[[ Data records, beginning ]]
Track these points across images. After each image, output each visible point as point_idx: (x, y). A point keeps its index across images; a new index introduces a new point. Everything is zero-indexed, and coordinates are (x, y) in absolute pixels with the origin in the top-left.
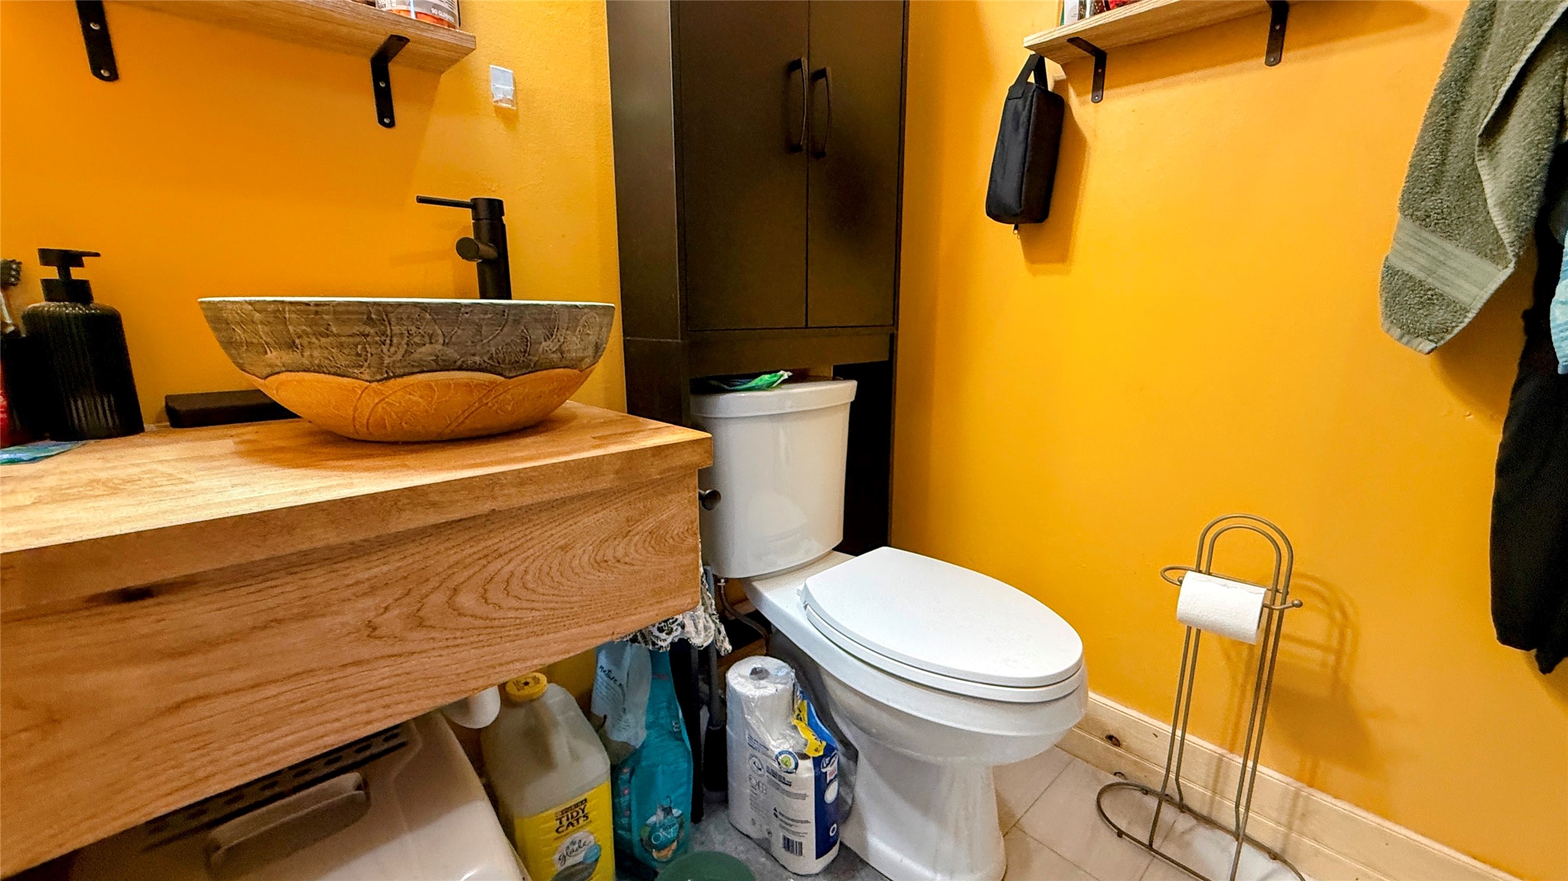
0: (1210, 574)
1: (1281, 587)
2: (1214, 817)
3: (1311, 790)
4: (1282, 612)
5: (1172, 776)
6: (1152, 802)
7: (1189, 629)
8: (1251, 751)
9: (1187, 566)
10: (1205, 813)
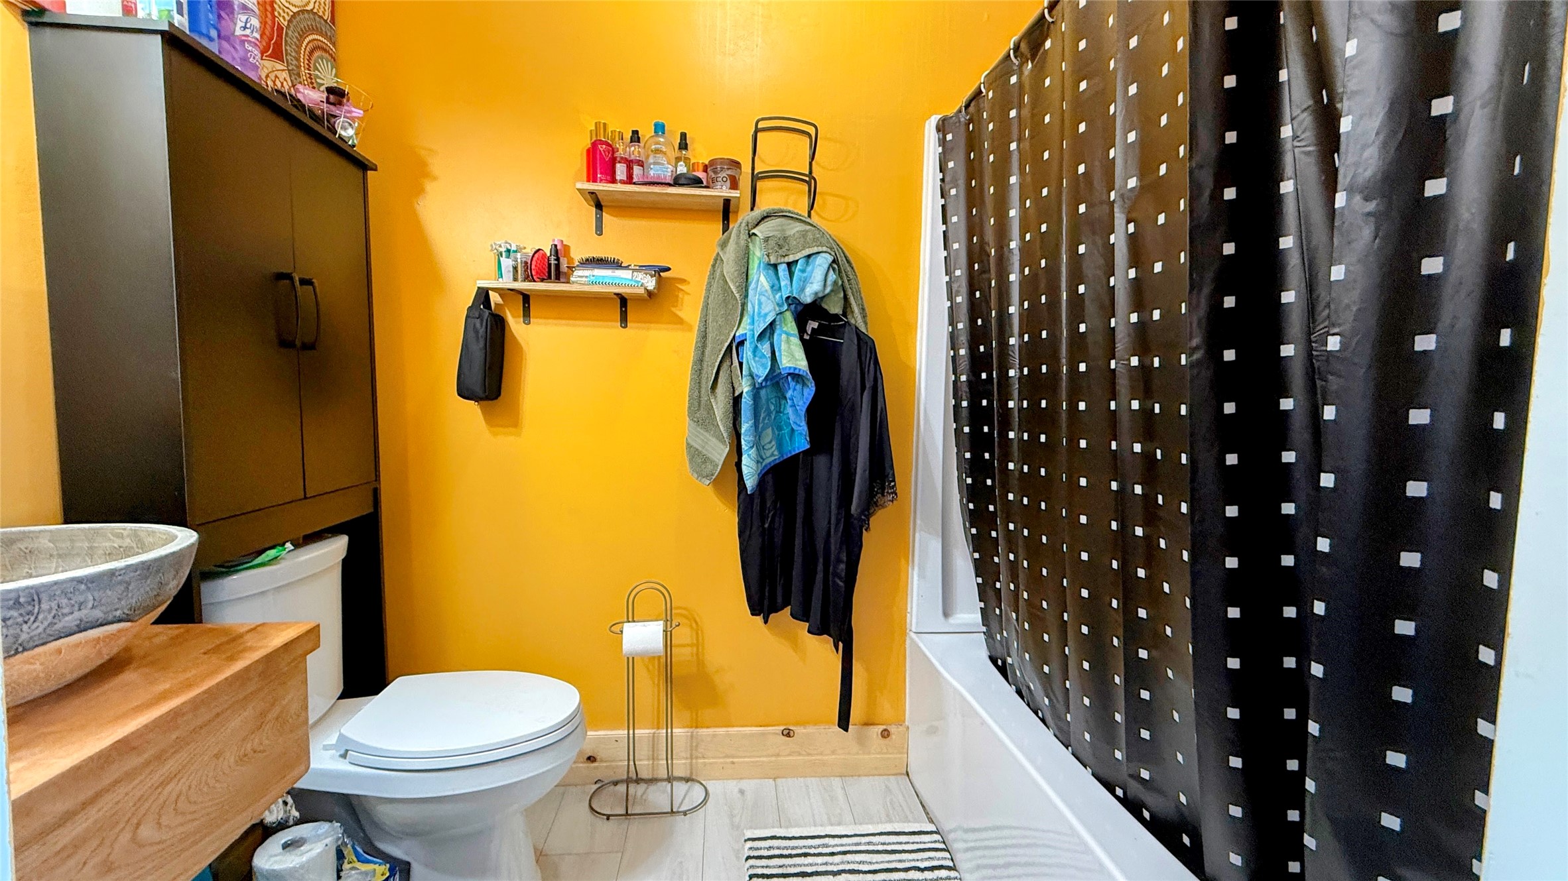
0: (634, 621)
1: (669, 618)
2: (655, 776)
3: (698, 730)
4: (671, 631)
5: (632, 763)
6: (622, 788)
7: (628, 658)
8: (669, 724)
9: (622, 620)
10: (650, 777)
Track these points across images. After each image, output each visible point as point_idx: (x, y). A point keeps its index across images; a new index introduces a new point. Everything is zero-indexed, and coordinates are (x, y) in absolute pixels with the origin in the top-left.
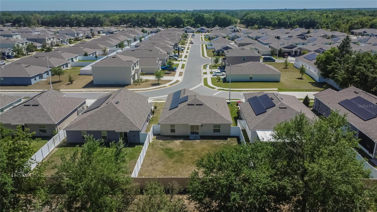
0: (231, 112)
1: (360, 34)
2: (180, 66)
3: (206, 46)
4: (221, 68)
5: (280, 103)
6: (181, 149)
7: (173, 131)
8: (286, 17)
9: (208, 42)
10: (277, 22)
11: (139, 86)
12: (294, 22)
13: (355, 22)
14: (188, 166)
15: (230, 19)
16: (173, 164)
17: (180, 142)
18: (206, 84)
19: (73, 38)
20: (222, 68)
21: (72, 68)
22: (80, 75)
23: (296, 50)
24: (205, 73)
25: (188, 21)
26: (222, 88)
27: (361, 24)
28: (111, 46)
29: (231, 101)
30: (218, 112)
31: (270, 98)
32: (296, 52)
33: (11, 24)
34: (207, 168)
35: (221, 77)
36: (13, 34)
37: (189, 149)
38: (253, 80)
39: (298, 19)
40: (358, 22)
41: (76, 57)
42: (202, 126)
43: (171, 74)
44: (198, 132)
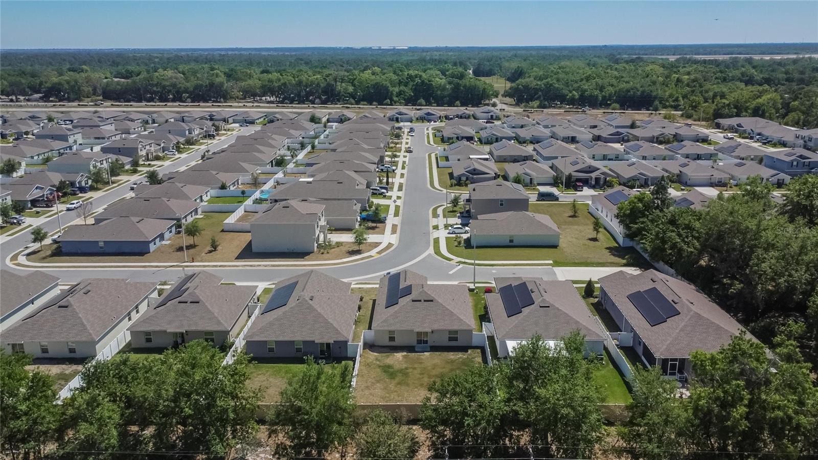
0: (476, 306)
1: (732, 129)
2: (392, 210)
3: (437, 158)
4: (463, 217)
5: (541, 299)
6: (404, 366)
7: (392, 339)
8: (595, 84)
9: (440, 149)
10: (576, 95)
11: (328, 255)
12: (610, 95)
13: (724, 103)
14: (416, 389)
15: (484, 89)
16: (396, 386)
17: (403, 356)
18: (437, 252)
19: (182, 140)
20: (467, 217)
21: (205, 216)
22: (223, 231)
23: (598, 175)
24: (436, 227)
25: (400, 91)
26: (463, 260)
27: (736, 107)
28: (262, 164)
29: (476, 285)
30: (455, 312)
31: (530, 289)
32: (597, 180)
33: (41, 95)
34: (440, 393)
35: (462, 235)
36: (69, 133)
37: (416, 366)
38: (515, 243)
39: (617, 89)
40: (730, 103)
41: (206, 193)
42: (432, 332)
43: (377, 230)
44: (427, 341)
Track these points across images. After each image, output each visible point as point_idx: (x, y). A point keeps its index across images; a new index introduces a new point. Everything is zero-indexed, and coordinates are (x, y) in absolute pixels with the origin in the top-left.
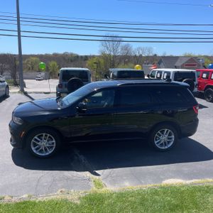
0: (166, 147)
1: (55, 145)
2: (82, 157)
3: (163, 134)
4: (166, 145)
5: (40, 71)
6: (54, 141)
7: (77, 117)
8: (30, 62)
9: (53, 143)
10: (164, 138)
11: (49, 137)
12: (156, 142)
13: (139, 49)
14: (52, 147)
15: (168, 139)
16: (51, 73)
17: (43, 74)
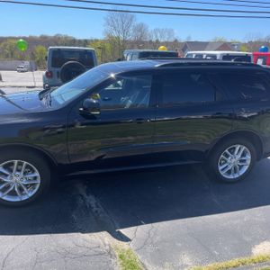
0: (237, 176)
1: (39, 181)
2: (91, 200)
3: (232, 153)
4: (235, 172)
5: (22, 59)
6: (37, 174)
7: (78, 126)
8: (7, 47)
9: (35, 178)
10: (233, 160)
11: (27, 166)
12: (220, 168)
13: (156, 30)
14: (34, 185)
15: (241, 161)
16: (38, 62)
17: (27, 63)
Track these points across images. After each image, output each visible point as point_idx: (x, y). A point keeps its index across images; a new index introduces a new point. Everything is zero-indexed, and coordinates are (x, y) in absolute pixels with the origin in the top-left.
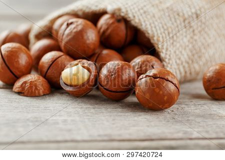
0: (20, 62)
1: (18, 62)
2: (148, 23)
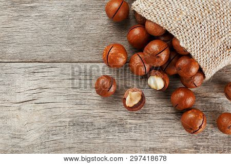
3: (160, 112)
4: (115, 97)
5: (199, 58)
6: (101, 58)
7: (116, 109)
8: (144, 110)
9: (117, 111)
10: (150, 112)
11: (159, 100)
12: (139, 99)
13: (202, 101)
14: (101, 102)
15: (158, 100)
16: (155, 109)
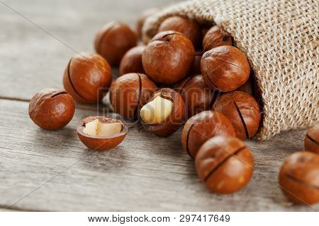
0: (87, 80)
1: (84, 80)
2: (256, 49)
3: (155, 169)
4: (65, 142)
8: (121, 162)
9: (62, 157)
11: (158, 155)
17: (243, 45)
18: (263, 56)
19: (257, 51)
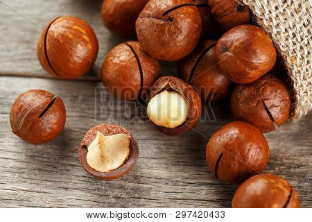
[[ Data records, end ]]
Please copy every entry exactly, without the pictures.

Track these points across images. After each image, output each visible point as point_idx: (x, y). A point keeps its index across images; a new index introduces a new point. Everything is zero-indexed, and coordinates are (x, y) in absolute pixels with the origin in the top-left.
0: (1210, 574)
1: (1281, 587)
2: (1214, 817)
3: (1311, 790)
4: (1282, 612)
5: (1172, 776)
6: (1152, 802)
7: (1189, 629)
8: (1251, 751)
9: (1187, 566)
10: (1205, 813)
0: (634, 621)
1: (669, 618)
2: (655, 776)
3: (698, 730)
4: (671, 631)
5: (632, 763)
6: (622, 788)
7: (628, 658)
8: (669, 724)
9: (622, 620)
10: (650, 777)
Track these points across images. After each image, output each visible point as point_idx: (x, y). A point keeps its index across images; a new index introduces a new point. Everything is zero-indexed, and coordinates are (x, y) in absolute pixels with the origin in the top-left.
0: (231, 112)
1: (360, 34)
2: (180, 66)
3: (206, 46)
4: (221, 68)
5: (280, 103)
6: (181, 149)
7: (173, 131)
8: (286, 17)
9: (208, 42)
10: (277, 22)
11: (139, 86)
12: (294, 22)
13: (355, 22)
14: (188, 166)
15: (230, 19)
16: (173, 164)
17: (180, 142)
18: (206, 84)
19: (73, 38)
20: (222, 68)
21: (72, 68)
22: (80, 75)
23: (296, 50)
24: (205, 73)
25: (188, 21)
26: (222, 88)
27: (361, 24)
28: (111, 46)
29: (231, 101)
30: (218, 112)
31: (270, 98)
32: (296, 52)
33: (11, 24)
34: (207, 168)
35: (221, 77)
36: (13, 34)
37: (189, 149)
38: (253, 80)
39: (298, 19)
40: (358, 22)
41: (76, 57)
42: (202, 126)
43: (171, 74)
44: (198, 132)
0: (476, 306)
1: (732, 129)
2: (392, 210)
3: (437, 158)
4: (463, 217)
5: (541, 299)
6: (404, 366)
7: (392, 339)
8: (595, 84)
9: (440, 149)
10: (576, 95)
11: (328, 255)
12: (610, 95)
13: (724, 103)
14: (416, 389)
15: (484, 89)
16: (396, 386)
17: (403, 356)
18: (437, 252)
19: (182, 140)
20: (467, 217)
21: (205, 216)
22: (223, 231)
23: (598, 175)
24: (436, 227)
25: (400, 91)
26: (463, 260)
27: (736, 107)
28: (262, 164)
29: (476, 285)
30: (455, 312)
31: (530, 289)
32: (597, 180)
33: (41, 95)
34: (440, 393)
35: (462, 235)
36: (69, 133)
37: (416, 366)
38: (515, 243)
39: (617, 89)
40: (730, 103)
41: (206, 193)
42: (432, 332)
43: (377, 230)
44: (427, 341)
Track these points across images. After each image, output each visible point as point_idx: (x, y). A point keeps its index across images; a new index introduces a new point. Everything is zero-indexed, and coordinates are (x, y) in absolute pixels with the origin in the top-left.
0: (166, 147)
1: (55, 145)
2: (82, 157)
3: (163, 134)
4: (166, 145)
5: (40, 71)
6: (54, 141)
7: (77, 117)
8: (30, 62)
9: (53, 143)
10: (164, 138)
11: (49, 137)
12: (156, 142)
13: (139, 49)
14: (52, 147)
15: (168, 139)
16: (51, 73)
17: (43, 74)
0: (237, 176)
1: (39, 181)
2: (91, 200)
3: (232, 153)
4: (235, 172)
5: (22, 59)
6: (37, 174)
7: (78, 126)
8: (7, 47)
9: (35, 178)
10: (233, 160)
11: (27, 166)
12: (220, 168)
13: (156, 30)
14: (34, 185)
15: (241, 161)
16: (38, 62)
17: (27, 63)
Track these points across images. After each image, output each visible point as point_idx: (x, y). A point keeps its index across images; a new index introduces a new point. Everything is zero-indexed, and coordinates are (x, y) in absolute pixels with the origin in the top-left.
0: (20, 62)
1: (18, 62)
2: (148, 23)
3: (160, 112)
4: (115, 97)
5: (199, 58)
6: (101, 58)
7: (116, 109)
8: (144, 110)
9: (117, 111)
10: (150, 112)
11: (159, 100)
12: (139, 99)
13: (202, 101)
14: (101, 102)
15: (158, 100)
16: (155, 109)
0: (87, 80)
1: (84, 80)
2: (256, 49)
3: (155, 169)
4: (65, 142)
8: (121, 162)
9: (62, 157)
11: (158, 155)
17: (243, 45)
18: (263, 56)
19: (257, 51)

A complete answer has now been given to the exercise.